_RECORDS FOR THE EXERCISE_
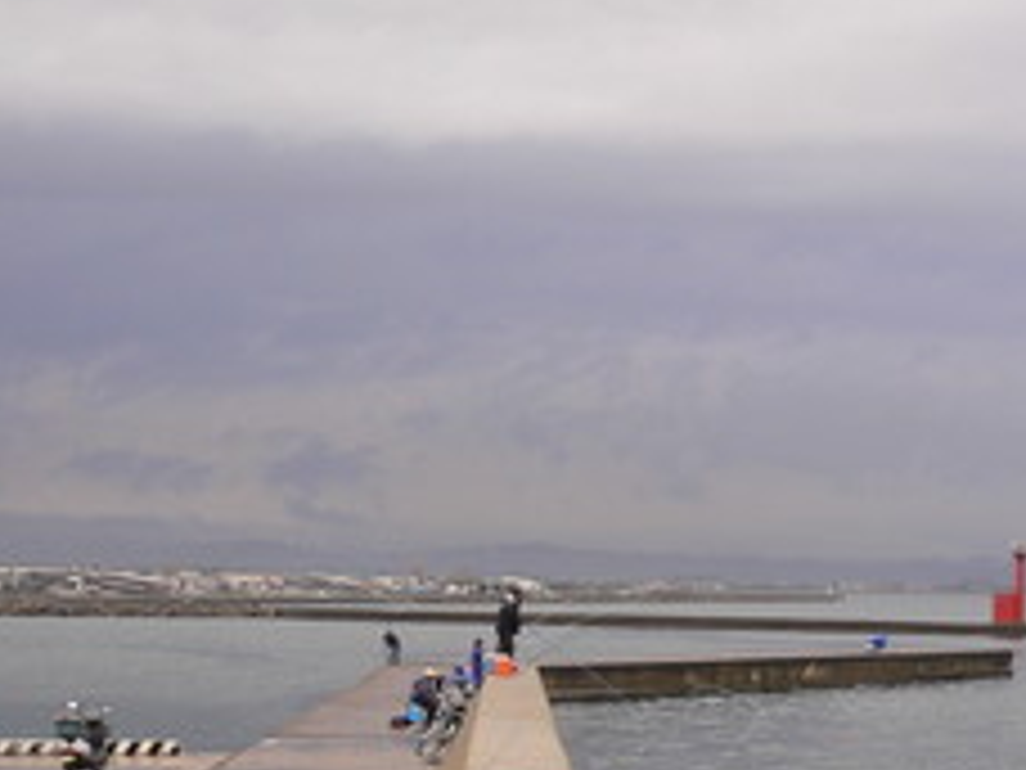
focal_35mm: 69
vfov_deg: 21.0
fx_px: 2045
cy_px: 653
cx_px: 576
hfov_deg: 28.1
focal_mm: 5.8
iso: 80
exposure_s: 1/160
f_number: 2.8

_TASK DESCRIPTION_
Your answer must be an exact copy of the records above, with every picture left out.

_ANSWER SPACE_
focal_35mm: 69
vfov_deg: 21.0
fx_px: 2045
cy_px: 653
cx_px: 576
hfov_deg: 28.1
focal_mm: 5.8
iso: 80
exposure_s: 1/160
f_number: 2.8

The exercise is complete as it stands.